A IMPOSSIBILIDADE DO FATO ILÍCITO SER HIPÓTESE DE INCIDÊNCIA TRIBUTÁRIA

Resumo:


  • O tributo incide apenas sobre situações lícitas, conforme determina o art. 3º do CTN.

  • A expressão "pecúnia non olet" não se confunde com o conceito de tributo, sendo uma interpretação objetiva da hipótese de incidência.

  • A disponibilidade de renda, mesmo que proveniente de atos ilícitos, é passível de tributação, seguindo o princípio da isonomia fiscal.

Resumo criado por JUSTICIA, o assistente de inteligência artificial do Jus.

O texto analisa que o tributo não incide sobre fato ilícito

Recebi e-mail de um aluno que após assistir uma videoaula minha sobre conceito de tributo questionou a informação de que “somente se tributam situações lícitas”. No questionamento, ele interrogou sobre o princípio da pecúnia non olet, afirmando que a minha frase estaria equivocada, e que poderia ser reformada.

                        Para desfazer a confusão conceitual se faz necessário (a) analisar o conceito de tributo e (b) explicar a pecúnia non olet.

                        Como eu falei no vídeo, somente se tributam situações lícitas, pois, como informa o art. 3º do CTN, o tributo é prestação "que não constitui sanção de ato ilícito". Nesse sentido, observe a opinião do doutrinador Hugo de Brito Machado[1]:

 

O tributo distingue-se de penalidade exatamente porque esta tem como hipótese de incidência um ato ilícito, enquanto a hipótese de incidência do tributo é sempre algo lícito.

 

                        Outro doutrinador que podemos nos apoiar é prof. Leandro Paulsen[2]:

 

O tributo não é sanção de ato ilícito, portanto não poderá o legislador colocar, abstratamente, o ilícito como gerador de obrigação tributária ou dimensionar o montante devido em razão da ilicitude.

 

                        Outro que também defende o mesmo ponto de vista é o prof. Paulo de Barros Carvalho[3]:

 

Traço sumamente relevante para a compreensão de 'tributo' está objetivado nessa frase, em que, determina a feição da licitude para o fato que desencadeia o nascimento da obrigação tributária. (Curso de Direito Tributário, 27ª edição, 2016, p. 52)

 

                        A expressão "nessa frase" utilizada pelo trecho acima em destaque refere-se à passagem legal de que "não constitui sanção a ato ilícito".

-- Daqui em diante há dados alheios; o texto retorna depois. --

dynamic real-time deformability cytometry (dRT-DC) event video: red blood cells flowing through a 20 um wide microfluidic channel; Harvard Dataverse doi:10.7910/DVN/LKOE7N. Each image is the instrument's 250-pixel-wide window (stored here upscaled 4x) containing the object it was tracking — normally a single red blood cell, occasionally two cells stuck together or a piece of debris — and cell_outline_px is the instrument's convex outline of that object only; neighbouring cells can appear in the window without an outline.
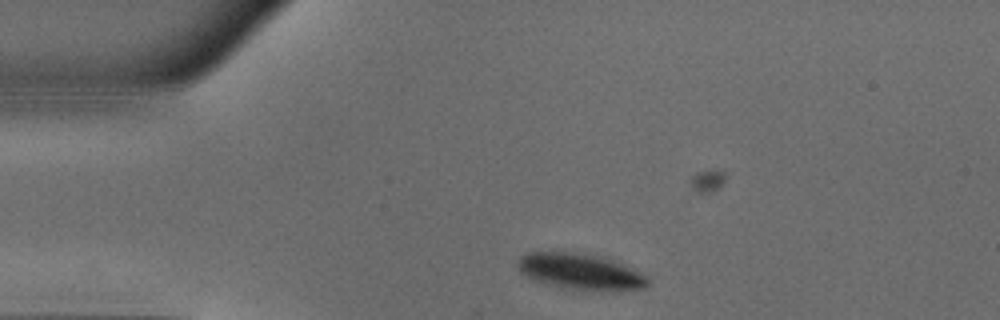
{"species": "common noctule bat (a hibernating species)", "species_latin": "Nyctalus noctula", "temperature_condition": "warm", "stored_images_in_passage": 34, "camera_frame_rate_fps": 3000, "um_per_image_px": 0.085, "animal": {"sex": "male", "body_mass_g": 18.8}, "frame": {"image": 1, "passage_image": 5, "time_ms": 1.333, "image_size_px": [1000, 320], "cell_outline_px": [[648, 284], [644, 288], [612, 292], [568, 288], [548, 284], [536, 280], [520, 272], [516, 264], [516, 260], [520, 256], [528, 252], [572, 252], [592, 256], [608, 260], [644, 276], [648, 280]], "centroid_in_image_um": [49.24, 23.11], "position_along_channel_um": 35.8, "area_um2": 26.41}}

                        Pois bem, apoiado na melhor doutrina nacional, afirmo que a hipótese de incidência do tributo não pode ser um fato ilícito, e sendo assim, somente se tributam situações lícitas, pois tributo não é sanção a ato ilícito, conforme bem estabelecido no art. 3º do CTN.

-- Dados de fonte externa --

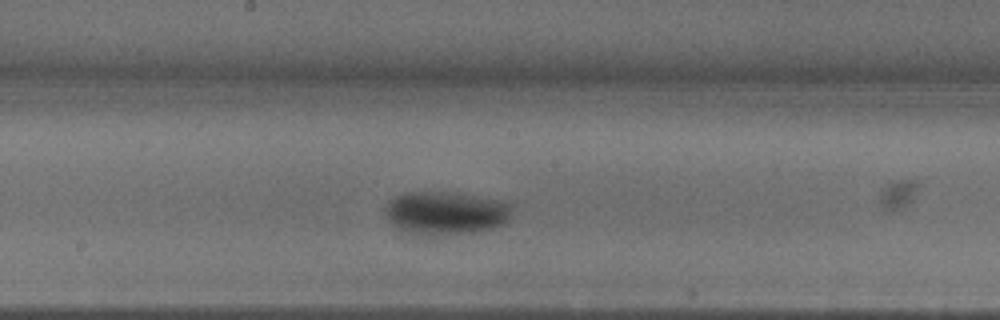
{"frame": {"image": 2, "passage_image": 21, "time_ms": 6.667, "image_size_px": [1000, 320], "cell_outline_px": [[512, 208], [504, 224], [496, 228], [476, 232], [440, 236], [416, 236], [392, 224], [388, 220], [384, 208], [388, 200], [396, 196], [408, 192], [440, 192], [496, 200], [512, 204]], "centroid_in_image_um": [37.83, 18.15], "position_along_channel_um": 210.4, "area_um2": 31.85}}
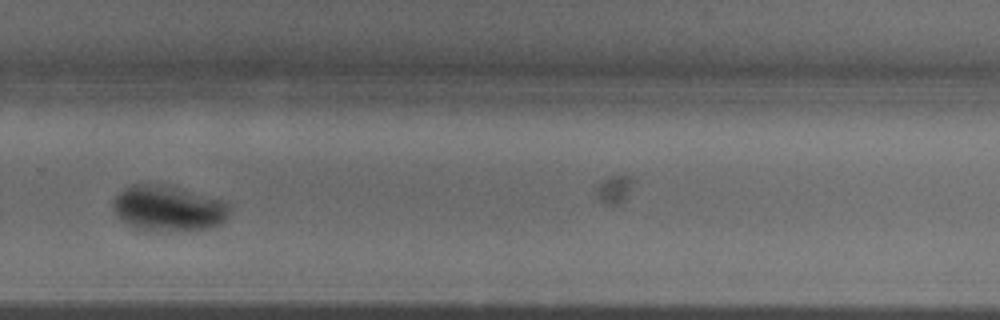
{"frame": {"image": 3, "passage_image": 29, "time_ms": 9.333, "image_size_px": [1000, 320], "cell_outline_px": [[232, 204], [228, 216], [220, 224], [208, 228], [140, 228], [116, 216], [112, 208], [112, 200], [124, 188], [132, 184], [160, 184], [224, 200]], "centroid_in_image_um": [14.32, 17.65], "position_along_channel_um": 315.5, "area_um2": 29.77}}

                        Observo que a confusão que gerou o questionamento reside especialmente em conhecer o conceito do princípio pecúnia non olet e diferenciar ele do conceito legal de tributo, especialmente quanto ao mesmo não ser “sanção a ato ilícito”, ou seja, tributo não é multa.

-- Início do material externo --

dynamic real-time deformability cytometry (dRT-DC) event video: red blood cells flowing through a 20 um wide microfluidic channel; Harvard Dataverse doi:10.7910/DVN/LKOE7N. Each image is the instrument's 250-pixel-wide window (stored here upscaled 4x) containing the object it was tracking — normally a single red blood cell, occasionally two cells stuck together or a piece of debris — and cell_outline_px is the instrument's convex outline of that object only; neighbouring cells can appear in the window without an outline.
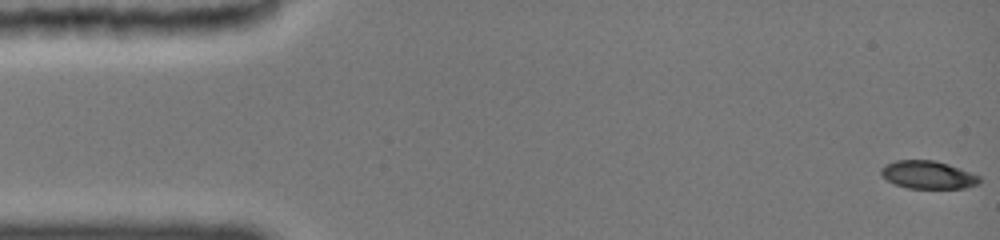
{"species": "common noctule bat (a hibernating species)", "species_latin": "Nyctalus noctula", "temperature_condition": "cold", "stored_images_in_passage": 29, "camera_frame_rate_fps": 3000, "um_per_image_px": 0.085, "animal": {"sex": "female", "body_mass_g": 19.0, "forearm_length_mm": 51.5}, "frame": {"image": 1, "passage_image": 1, "time_ms": 0.0, "image_size_px": [1000, 240], "cell_outline_px": [[980, 184], [964, 188], [908, 188], [896, 184], [888, 180], [880, 172], [880, 168], [896, 160], [936, 160], [960, 168], [980, 176]], "centroid_in_image_um": [78.91, 14.86], "position_along_channel_um": 6.1, "area_um2": 15.9}}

                         A cláusula non olet é traduzida tecnicamente como A INTERPRETAÇÃO OBJETIVA DA HIPÓTESE DE INCIDÊNCIA (literalmente: "tributo não tem cheiro"), encontrando respaldo legal no art. 118 do CTN quando informa:

 

Art. 118. A definição legal do fato gerador é interpretada abstraindo-se:

 

I - da validade jurídica dos atos efetivamente praticados pelos contribuintes, responsáveis, ou terceiros, bem como da natureza do seu objeto ou dos seus efeitos;

 

II - dos efeitos dos fatos efetivamente ocorridos.

 

                        Ora, a hipótese de incidência do tributo deve ser interpretada objetivamente, pouco importando se ela é produto de um fato ilícito. Para melhor explicar o tema, socorre-se mais uma vez em Paulsen[4]:

 

A aquisição de renda e a promoção de circulação de mercadoria, e. g., são, abstratamente, fatos lícitos e passíveis de serem tributados. Se a renda foi adquirida de modo ilegal, a mercadoria não poderia ser vendida no País, são fatos que desbordam da questão tributária, são ilicitudes subjacentes que não afastam a tributação.

 

                        Conforme os anos de sala de aula me ensinam, nada melhor que o exemplo para visualizarmos:

 

            i - imagine que CAIO teve renda de R$ 1.000.000,00 (um milhão de reais) no exercício de 2018, questiona-se: ele vai pagar IR?

 

            ii - Mas, e se eu disser que CAIO teve renda de R$ 1.000.000,00 (um milhão de reais) porque vendeu droga (traficante de droga), questiona-se novamente: ainda assim ele vai pagar IR?

 

            iii - A resposta é SIM!

 

                        Vejamos no art. 43 do CTN a hipótese de incidência do IR:

 

Art. 43. O imposto, de competência da União, sobre a renda e proventos de qualquer natureza tem como fato gerador a aquisição da disponibilidade econômica ou jurídica:

 

I - de renda, assim entendido o produto do capital, do trabalho ou da combinação de ambos;

 

II - de proventos de qualquer natureza, assim entendidos os acréscimos patrimoniais não compreendidos no inciso anterior.

 

                        Em resumo, a hipótese de incidência do IR é a DISPONIBILIDADE DE RENDA OU PROVENTOS DE QUALQUER NATUREZA. Entenda, ter renda não é ilícito, ilícito é traficar droga. A interpretação é objetiva: se Caio teve renda ele paga IR.           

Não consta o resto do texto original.